We also demonstrated in our study that the combinations between different cancer vaccines and NSAIDs may have different outcomes. Because of the results obtained from our experiment we choose VSSP-based cancer vaccine for the combination therapies. For TC1 subcutaneous model, it had previously described that the E7p/VSSP vaccine had a significant antitumoral effect on tumor growth  . Unexpectedly, we observed that when indomethacin and the E7p/VSSP are combined in an experimental set where the vaccine does not work, the antitumoral effect of this NSAID is complete abolished. However, in the 3LL-D122 model, the combination of indomethacin with the NGcGM3/VSSP vaccine did not lead to an abolishment of the effect of the drug but did not produce either a potentiation of the effect of the vaccine. On the contrary, the administration of indomethacin in the 3LL-D122 metastatic scenario lead to an augment of the antimetastatic effect of the NGcGM3/VSSP vaccine reported previously for this model, related to the percentage of individual beneficed  .

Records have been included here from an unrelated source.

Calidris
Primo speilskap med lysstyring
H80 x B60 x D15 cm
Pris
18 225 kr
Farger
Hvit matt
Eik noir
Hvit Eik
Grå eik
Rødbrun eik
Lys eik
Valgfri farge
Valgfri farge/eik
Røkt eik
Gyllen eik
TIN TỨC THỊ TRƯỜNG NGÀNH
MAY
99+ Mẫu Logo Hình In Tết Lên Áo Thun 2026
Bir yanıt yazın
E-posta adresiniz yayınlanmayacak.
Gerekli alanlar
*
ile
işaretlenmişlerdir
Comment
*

Together, these results may indicate that the combination of NSAIDs, specifically indomethacin with cancer vaccines, may have different results in dependence of the cancer vaccine type, as well as the tumor model. These differences observed between the no-selective inhibitors and the selective one may be due to its different mechanisms of actions. There have been described many mechanism for NSAIDs that are independent of COX-2      , that implicate COX-1-dependent ways as well as pathways different of COX/PGE2. Because of all potentialities that have the use of NSAIDs in combination of with cancer vaccines, the study of the underlying mechanisms to explain the different outcomes observed in this work, is extremely necessary for the right selection of a proper strategy to enhance an effective antitumor response.
Overall, our results demonstrate that NSAIDs affect the humoral and the cellular response in mice immunized with OVA/CFA, OVA/Alum or OVA/Poly I:C, but do not interfere with VSSP effect. Our results also suggest that PGE2 secretion does not correlate with the antitumoral effect of indomethacin in different tumor models and this effect does not depend on CD4+ T or CD8+ T cells. Finally, this study corroborates that COX inhibitors can be used in combination with cancer vaccines but the final outcome will depend on the tumor model and the vaccine used.